Tengo que decir que, a pesar de las similitudes que ya he comentado, el estilo distinto con que Mamen Sánchez aborda este libro es sorprendente. Lejos de la trama desenfadada y del delicioso humor de La felicidad es un té contigo, aquí encontramos frases románticas, poéticas y dramáticas, que describen la acción con gran intensidad y que permiten al lector sumergirse un poco más en cada una de las ciudades en las que transcurren las vidas de los personajes. Además, las definiciones son geniales por su precisión y tan evocadoras que a veces incluso se llega a percibir el olor dulce y ácido del Agua del limonero

La verdad es que tengo la impresión de que en esta entrada me he limitado a hacer una comparación, y ya se sabe que las comparaciones son odiosas. Supongo que era inevitable cuando el recuerdo está tan fresco, pero tampoco quiero que te hagas una idea equivocada: Agua del limonero es una gran novela, llena de sorprendentes giros y, como ya he dicho, excelentes descripciones, con la que disfrutarás si te animas a leerlo independientemente de si has leído previamente La felicidad es un té contigo. Yo te lo recomiendo, y prometo que, cuando lea otro libro de Mamen Sánchez (que lo haré) y publique la entrada correspondiente, evitaré las comparaciones.

viernes, 24 de abril de 2015

El día después del Día del Libro



24 de abril. Con permiso de los cumpleañeros y personas que celebren festividades y aniversarios varios (cómo mola la aliteración, por cierto. Y felicidades a los susodichos, ya que estamos), creo que lo más destacable de esta fecha es que es el ‘día después del Día del Libro’ (aunque aquí la repetición de 'día' no mola tanto... ¡Ojalá tuviéramos en español una palabra como el lendemain francés!)

No, no es la primera entrada que dedico a tan insigne ocasión. Sin embargo, esta vez he dejado que pasen 24 horas (nueva repetición, esta vez de un número… ¡Estoy que me salgo!) para poder reflexionar y aportar en esta entrada algo más que una simple felicitación.

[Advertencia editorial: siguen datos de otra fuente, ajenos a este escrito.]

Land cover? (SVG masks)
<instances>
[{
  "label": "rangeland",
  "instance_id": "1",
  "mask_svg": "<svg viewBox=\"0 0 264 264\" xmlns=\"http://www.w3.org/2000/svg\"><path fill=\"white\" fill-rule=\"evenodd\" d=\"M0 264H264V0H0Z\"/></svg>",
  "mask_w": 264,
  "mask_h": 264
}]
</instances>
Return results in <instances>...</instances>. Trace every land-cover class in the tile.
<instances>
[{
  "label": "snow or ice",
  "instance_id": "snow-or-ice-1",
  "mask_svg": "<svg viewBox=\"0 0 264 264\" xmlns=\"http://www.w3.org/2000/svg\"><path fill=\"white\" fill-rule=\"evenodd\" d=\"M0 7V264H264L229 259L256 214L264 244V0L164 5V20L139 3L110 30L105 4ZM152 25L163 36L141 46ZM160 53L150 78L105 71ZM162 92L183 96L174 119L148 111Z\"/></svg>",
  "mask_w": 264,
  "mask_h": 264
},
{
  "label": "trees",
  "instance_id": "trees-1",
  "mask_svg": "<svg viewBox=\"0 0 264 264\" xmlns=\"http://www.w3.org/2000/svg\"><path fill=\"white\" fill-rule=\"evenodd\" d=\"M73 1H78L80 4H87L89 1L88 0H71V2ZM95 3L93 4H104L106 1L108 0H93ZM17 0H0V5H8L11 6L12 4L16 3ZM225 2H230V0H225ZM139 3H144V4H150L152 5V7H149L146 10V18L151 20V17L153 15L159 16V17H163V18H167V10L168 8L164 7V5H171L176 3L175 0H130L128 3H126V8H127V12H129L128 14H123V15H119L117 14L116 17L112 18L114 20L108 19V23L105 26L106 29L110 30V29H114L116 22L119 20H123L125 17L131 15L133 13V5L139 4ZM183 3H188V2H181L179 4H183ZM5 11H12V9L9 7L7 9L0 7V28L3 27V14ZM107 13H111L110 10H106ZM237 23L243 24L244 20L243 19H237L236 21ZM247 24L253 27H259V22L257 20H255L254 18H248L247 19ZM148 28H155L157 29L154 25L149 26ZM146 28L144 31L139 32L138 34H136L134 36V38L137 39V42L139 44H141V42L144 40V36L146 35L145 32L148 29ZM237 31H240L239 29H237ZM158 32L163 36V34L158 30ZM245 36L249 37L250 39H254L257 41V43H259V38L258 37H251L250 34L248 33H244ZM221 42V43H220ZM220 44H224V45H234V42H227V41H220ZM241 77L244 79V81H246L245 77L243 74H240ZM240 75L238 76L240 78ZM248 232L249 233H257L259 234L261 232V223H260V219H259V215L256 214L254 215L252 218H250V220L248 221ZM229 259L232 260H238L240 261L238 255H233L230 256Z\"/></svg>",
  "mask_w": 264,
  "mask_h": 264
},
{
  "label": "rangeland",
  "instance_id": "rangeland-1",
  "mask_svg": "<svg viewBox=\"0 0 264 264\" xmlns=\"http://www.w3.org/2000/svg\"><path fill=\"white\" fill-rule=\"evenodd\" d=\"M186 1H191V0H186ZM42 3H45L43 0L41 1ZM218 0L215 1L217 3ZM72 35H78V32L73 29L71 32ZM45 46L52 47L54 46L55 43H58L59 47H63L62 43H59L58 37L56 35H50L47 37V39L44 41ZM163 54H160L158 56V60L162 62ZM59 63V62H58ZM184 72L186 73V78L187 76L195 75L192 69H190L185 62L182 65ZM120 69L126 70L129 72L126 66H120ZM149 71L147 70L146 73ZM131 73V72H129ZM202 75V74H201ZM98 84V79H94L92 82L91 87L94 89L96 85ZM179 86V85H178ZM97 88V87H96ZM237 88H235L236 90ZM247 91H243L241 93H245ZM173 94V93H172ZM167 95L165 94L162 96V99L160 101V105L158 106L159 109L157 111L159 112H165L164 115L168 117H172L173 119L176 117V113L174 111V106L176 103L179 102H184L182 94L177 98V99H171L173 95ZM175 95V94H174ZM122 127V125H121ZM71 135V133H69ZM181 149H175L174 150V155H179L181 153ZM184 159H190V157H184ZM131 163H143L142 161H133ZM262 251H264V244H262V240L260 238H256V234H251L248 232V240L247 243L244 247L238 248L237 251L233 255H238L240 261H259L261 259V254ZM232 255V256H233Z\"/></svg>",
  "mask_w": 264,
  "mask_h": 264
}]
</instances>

Resulta que en los tiempos que corren, con acceso ilimitado a internet y un ritmo de vida frenético, ya no leemos. También ocurre que los jóvenes han perdido todo el interés en la literatura, el arte y la cultura, y sólo muestran una moderada pasión por las redes sociales y ese apéndice de su cuerpo en que se ha convertido el móvil de turno. Por último, se dice que la irrupción del ebook pone en peligro la pervivencia del formato tradicional y que los libros pronto pasarán a ser parte del pasado.

Pues bien, la impresión que tuve ayer, tras una hora larga paseando entre los puestos de las librerías, no se corresponde precisamente con ninguna de esas tres afirmaciones. Para empezar, la plaza estaba a rebosar de ávidos lectores, ansiosos por adquirir algún ejemplar a un precio un 10 % más económico. Y no había únicamente personas mayores, tal vez poco familiarizadas con la tecnología y, por tanto, el libro electrónico, sino que también muchos niños y adolescentes ojeaban las páginas, leían los títulos o acariciaban los lomos de los libros elegidos.

No sé hasta qué punto la muestra de ayer es representativa de toda la sociedad, pero puedo decir que el agobio, los empujones, los pisotones y los codazos no fueron ayer motivo de enfado, sino de alegría. Eso, unido a los cuatro libros que me llevé para casa, volvieron a pintar en mi cara esa sonrisa de la que ya hablé hace dos años (es la misma entrada, pero no he podido evitar volver a pegar el enlace).

Tengo que reconocer que me resultó un poco complicado hacer una selección de títulos. Fui con la idea fija de evitar best sellers (no porque esté en contra, simplemente porque muchas veces me siento culpable si compro un libro en un puesto y luego lo veo en otro) y libros que, con mayor o menos probabilidad, no voy a leer. Además, resulta difícil elegir sin leer la sinopsis, algo a lo que me opongo categóricamente. De momento, por suerte, sigo satisfecho con mis compras y estoy casi seguro de que me los leeré todos en un futuro próximo y disfrutaré con ellos. Ya te contaré.